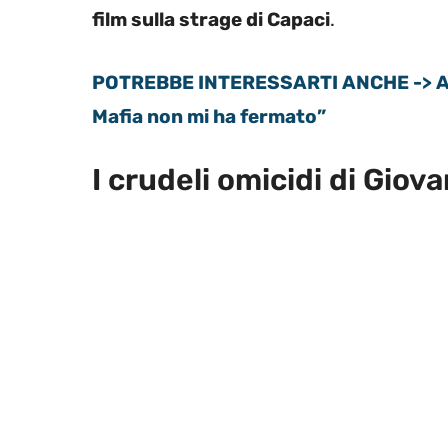
film sulla strage di Capaci
.
POTREBBE INTERESSARTI ANCHE -> Atte
Mafia non mi ha fermato”
I crudeli omicidi di Giov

::::::::

Required work:
Write out the records word for word. Pictures stay out.

Response below:
film sulla strage di Capaci
.
POTREBBE INTERESSARTI ANCHE -> Atte
Mafia non mi ha fermato”
I crudeli omicidi di Giov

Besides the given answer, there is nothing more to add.